Objective: This study aimed to examine the prognostic value of miR-421 in terms of overall survival (OS) and recurrence free survival (RFS) in ESAD and its potential regulatory network.
Patients and methods: An in-silico analysis was conducted using data from large databases, including The Cancer Genome Atlas-Esophageal Carcinoma (TCGA-ESCA), Starbase 3.0 and GeneMANIA.

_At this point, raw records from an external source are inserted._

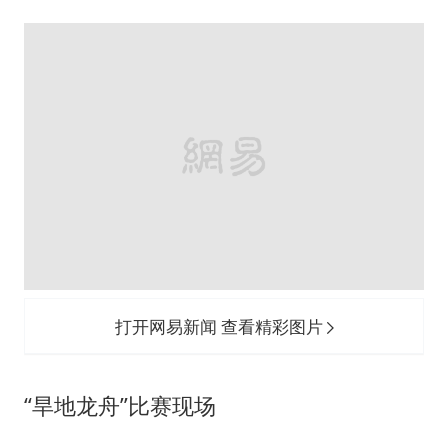
“旱地龙舟”比赛现场
接着，郑州财经学院二级学院12支代表队
齐聚田径场，展开激烈的“旱地龙舟”角
逐。随着发令声响，选手们步伐一致、口
号铿锵，驾驭“龙舟”奋力冲刺，在赛道上
尽情挥洒汗水，用默契配合彰显团队精神
的真谛，以奋勇争先凝聚集体力量的锋
芒，此次比赛充分展现了郑财学子团结协
作的精神与昂扬向上的青春风采。
本次传统文化节暨端午节劳动教育实践活
动，将美育教育与文化浸润相结合，全面
落实学校立德树人的根本任务，通过劳动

Results: Both esophageal adenocarcinoma (ESAD) and esophageal squamous cell carcinoma (ESCC) tissues had significantly upregulate miR-421 expression, compared with adjacent normal tissues. Upregulated miR-421 expression was associated with shorter OS, but not RFS in ESAD. In patients with ESCC, no difference in miR-421 expression was observed regards to OS or RFS status. Univariate and multivariate analysis showed that high miR-421 expression was independently associated with shorter OS (HR: 2.77, 95%CI: 1.41-5.46, p<0.01), after adjustment of histological grade and pathological stages. The predicted regulatory network of miR-421 in ESAD includes both tumor suppressors and oncogenes, which makes the role of miR-421 quite mysterious in this cancer.
Conclusions: MiR-421 expression might serve as a valuable prognostic biomarker in patients with ESAD. But future molecular studies are required to explore the exact regulatory effect of it.